Data extracted from a collection

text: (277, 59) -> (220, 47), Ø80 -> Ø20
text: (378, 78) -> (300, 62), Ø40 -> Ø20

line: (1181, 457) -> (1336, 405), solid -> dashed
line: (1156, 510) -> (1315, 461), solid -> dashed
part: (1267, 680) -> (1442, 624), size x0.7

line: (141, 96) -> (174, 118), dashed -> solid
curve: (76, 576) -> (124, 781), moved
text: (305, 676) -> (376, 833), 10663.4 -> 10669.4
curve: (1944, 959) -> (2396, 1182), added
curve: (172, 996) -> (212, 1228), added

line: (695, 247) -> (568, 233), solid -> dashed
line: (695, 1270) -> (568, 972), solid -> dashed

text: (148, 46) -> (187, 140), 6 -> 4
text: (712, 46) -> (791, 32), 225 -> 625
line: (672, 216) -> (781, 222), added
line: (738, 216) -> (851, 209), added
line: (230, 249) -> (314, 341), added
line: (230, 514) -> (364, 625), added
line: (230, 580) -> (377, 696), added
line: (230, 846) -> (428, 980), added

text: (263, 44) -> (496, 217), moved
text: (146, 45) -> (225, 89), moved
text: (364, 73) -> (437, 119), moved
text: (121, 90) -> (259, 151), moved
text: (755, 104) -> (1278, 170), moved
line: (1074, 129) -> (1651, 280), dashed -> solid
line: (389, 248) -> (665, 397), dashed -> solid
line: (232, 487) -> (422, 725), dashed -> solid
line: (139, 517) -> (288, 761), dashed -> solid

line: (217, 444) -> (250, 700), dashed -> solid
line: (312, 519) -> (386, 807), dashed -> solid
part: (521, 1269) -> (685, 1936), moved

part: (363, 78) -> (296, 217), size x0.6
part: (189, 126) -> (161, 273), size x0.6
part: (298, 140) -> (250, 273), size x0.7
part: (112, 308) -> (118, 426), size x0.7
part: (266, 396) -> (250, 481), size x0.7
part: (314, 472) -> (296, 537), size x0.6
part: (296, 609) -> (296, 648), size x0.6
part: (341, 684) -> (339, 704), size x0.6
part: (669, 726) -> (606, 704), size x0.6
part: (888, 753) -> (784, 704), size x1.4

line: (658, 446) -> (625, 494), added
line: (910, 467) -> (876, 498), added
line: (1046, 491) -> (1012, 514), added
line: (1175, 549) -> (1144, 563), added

*WHAT THIS TASK INVOLVES*. Every entry above should be retyped exactly as it appears.

*YOUR RESPONSE*.
text: (277, 59) -> (220, 47), Ø80 -> Ø20
text: (378, 78) -> (300, 62), Ø40 -> Ø20

line: (1181, 457) -> (1336, 405), solid -> dashed
line: (1156, 510) -> (1315, 461), solid -> dashed
part: (1267, 680) -> (1442, 624), size x0.7

line: (141, 96) -> (174, 118), dashed -> solid
curve: (76, 576) -> (124, 781), moved
text: (305, 676) -> (376, 833), 10663.4 -> 10669.4
curve: (1944, 959) -> (2396, 1182), added
curve: (172, 996) -> (212, 1228), added

line: (695, 247) -> (568, 233), solid -> dashed
line: (695, 1270) -> (568, 972), solid -> dashed

text: (148, 46) -> (187, 140), 6 -> 4
text: (712, 46) -> (791, 32), 225 -> 625
line: (672, 216) -> (781, 222), added
line: (738, 216) -> (851, 209), added
line: (230, 249) -> (314, 341), added
line: (230, 514) -> (364, 625), added
line: (230, 580) -> (377, 696), added
line: (230, 846) -> (428, 980), added

text: (263, 44) -> (496, 217), moved
text: (146, 45) -> (225, 89), moved
text: (364, 73) -> (437, 119), moved
text: (121, 90) -> (259, 151), moved
text: (755, 104) -> (1278, 170), moved
line: (1074, 129) -> (1651, 280), dashed -> solid
line: (389, 248) -> (665, 397), dashed -> solid
line: (232, 487) -> (422, 725), dashed -> solid
line: (139, 517) -> (288, 761), dashed -> solid

line: (217, 444) -> (250, 700), dashed -> solid
line: (312, 519) -> (386, 807), dashed -> solid
part: (521, 1269) -> (685, 1936), moved

part: (363, 78) -> (296, 217), size x0.6
part: (189, 126) -> (161, 273), size x0.6
part: (298, 140) -> (250, 273), size x0.7
part: (112, 308) -> (118, 426), size x0.7
part: (266, 396) -> (250, 481), size x0.7
part: (314, 472) -> (296, 537), size x0.6
part: (296, 609) -> (296, 648), size x0.6
part: (341, 684) -> (339, 704), size x0.6
part: (669, 726) -> (606, 704), size x0.6
part: (888, 753) -> (784, 704), size x1.4

line: (658, 446) -> (625, 494), added
line: (910, 467) -> (876, 498), added
line: (1046, 491) -> (1012, 514), added
line: (1175, 549) -> (1144, 563), added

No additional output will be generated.